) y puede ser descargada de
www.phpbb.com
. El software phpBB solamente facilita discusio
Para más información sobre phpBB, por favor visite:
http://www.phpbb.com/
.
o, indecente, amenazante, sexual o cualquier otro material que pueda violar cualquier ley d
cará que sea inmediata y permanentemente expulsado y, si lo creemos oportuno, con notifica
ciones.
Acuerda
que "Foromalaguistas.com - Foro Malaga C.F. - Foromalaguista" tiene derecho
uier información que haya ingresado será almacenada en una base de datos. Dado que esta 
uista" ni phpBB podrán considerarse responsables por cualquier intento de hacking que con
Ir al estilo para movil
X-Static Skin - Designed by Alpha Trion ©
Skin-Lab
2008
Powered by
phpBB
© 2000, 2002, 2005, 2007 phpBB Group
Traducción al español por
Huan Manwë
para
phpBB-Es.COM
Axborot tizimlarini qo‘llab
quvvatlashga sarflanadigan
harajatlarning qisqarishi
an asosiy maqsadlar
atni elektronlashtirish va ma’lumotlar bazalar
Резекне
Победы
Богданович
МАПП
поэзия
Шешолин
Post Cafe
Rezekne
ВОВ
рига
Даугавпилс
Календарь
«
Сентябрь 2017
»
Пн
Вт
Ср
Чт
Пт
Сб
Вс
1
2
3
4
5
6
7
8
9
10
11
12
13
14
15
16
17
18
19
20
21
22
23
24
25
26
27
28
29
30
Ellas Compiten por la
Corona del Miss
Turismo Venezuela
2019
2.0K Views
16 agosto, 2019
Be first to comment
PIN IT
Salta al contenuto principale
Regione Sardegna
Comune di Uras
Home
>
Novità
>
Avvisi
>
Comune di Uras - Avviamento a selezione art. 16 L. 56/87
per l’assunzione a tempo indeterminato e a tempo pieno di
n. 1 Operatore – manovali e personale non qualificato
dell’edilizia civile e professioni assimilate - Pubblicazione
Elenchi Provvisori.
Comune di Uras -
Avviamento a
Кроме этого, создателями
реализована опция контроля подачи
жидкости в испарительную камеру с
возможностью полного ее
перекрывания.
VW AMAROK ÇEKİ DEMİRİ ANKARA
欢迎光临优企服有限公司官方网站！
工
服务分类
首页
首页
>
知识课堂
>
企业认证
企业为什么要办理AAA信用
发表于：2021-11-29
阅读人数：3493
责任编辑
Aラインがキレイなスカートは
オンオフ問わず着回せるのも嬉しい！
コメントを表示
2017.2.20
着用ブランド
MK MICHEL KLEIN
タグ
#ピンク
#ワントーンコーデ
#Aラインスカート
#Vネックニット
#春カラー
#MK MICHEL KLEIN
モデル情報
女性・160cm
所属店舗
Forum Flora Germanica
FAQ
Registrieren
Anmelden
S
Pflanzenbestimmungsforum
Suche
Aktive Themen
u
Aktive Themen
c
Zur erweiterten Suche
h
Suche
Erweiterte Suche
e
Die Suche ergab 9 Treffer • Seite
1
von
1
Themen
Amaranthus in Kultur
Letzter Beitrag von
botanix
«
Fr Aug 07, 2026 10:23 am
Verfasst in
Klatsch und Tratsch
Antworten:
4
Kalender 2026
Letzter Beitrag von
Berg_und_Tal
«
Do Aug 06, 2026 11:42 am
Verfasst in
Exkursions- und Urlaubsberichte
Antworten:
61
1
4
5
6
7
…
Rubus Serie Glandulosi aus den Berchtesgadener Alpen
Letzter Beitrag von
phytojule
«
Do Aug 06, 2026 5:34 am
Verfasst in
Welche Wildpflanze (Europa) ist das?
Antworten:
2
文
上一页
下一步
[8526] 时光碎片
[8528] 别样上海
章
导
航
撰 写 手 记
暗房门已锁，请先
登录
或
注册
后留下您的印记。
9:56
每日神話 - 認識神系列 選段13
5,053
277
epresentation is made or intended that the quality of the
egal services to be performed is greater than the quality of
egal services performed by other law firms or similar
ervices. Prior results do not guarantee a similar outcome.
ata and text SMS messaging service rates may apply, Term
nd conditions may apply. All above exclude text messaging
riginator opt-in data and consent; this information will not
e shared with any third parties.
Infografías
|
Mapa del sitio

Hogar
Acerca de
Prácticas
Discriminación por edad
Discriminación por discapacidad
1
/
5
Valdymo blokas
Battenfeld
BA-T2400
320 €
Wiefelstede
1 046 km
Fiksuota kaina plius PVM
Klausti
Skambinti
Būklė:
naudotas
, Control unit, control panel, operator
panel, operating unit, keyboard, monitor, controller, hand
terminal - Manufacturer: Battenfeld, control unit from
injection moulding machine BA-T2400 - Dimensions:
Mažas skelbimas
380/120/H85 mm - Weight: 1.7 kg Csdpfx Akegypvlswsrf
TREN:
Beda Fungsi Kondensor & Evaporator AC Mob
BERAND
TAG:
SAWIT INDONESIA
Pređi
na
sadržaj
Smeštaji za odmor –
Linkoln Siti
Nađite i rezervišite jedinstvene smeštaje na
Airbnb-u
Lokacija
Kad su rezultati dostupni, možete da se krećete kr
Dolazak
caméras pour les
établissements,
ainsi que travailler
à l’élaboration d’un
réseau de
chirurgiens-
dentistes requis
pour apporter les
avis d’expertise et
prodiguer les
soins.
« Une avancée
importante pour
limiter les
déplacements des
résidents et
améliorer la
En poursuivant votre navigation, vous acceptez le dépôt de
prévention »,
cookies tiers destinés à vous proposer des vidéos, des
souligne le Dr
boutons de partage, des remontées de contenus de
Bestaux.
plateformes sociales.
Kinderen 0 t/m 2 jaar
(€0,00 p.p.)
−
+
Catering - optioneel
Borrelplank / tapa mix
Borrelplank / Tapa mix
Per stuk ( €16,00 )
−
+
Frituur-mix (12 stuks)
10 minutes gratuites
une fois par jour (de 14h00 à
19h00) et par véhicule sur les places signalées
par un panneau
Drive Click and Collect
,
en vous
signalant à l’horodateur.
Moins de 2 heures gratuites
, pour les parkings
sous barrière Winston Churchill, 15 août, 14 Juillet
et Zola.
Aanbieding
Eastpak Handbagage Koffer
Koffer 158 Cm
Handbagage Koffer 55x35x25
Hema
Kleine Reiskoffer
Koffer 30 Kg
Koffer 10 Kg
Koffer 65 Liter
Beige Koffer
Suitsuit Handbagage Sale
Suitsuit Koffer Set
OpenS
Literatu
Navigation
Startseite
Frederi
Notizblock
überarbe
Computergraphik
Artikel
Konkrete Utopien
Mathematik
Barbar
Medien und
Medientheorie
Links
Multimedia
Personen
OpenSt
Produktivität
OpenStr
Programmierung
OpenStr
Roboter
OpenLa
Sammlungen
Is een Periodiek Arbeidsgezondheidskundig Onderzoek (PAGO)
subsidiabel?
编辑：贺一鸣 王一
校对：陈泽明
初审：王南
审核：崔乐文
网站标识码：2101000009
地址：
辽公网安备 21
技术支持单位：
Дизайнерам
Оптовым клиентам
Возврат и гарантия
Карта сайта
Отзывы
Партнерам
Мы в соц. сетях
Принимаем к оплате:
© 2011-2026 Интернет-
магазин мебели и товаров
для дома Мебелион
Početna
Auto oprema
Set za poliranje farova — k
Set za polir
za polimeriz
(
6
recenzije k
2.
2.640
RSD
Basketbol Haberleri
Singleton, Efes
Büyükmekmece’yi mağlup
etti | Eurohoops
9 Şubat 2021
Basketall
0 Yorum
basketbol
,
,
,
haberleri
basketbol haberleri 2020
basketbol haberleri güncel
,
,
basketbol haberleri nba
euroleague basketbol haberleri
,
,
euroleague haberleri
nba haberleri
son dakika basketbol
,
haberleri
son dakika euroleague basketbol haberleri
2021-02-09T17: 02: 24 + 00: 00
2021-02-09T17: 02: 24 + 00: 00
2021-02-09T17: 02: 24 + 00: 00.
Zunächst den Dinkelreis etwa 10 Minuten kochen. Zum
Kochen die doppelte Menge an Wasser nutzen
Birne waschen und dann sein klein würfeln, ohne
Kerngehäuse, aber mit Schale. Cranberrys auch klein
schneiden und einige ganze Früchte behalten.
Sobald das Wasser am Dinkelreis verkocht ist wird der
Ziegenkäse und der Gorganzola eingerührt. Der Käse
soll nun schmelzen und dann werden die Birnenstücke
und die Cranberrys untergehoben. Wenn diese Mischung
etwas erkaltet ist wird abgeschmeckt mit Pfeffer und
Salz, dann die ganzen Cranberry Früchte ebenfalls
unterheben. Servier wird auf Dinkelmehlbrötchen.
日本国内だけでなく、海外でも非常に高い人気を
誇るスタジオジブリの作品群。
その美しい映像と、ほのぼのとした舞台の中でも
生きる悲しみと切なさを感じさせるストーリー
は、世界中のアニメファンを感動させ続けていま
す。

**What you have to do**
Look through the entries above; copy every line holding the string "Früchte".

**Solution for this task**
schneiden und einige ganze Früchte behalten.
Salz, dann die ganzen Cranberry Früchte ebenfalls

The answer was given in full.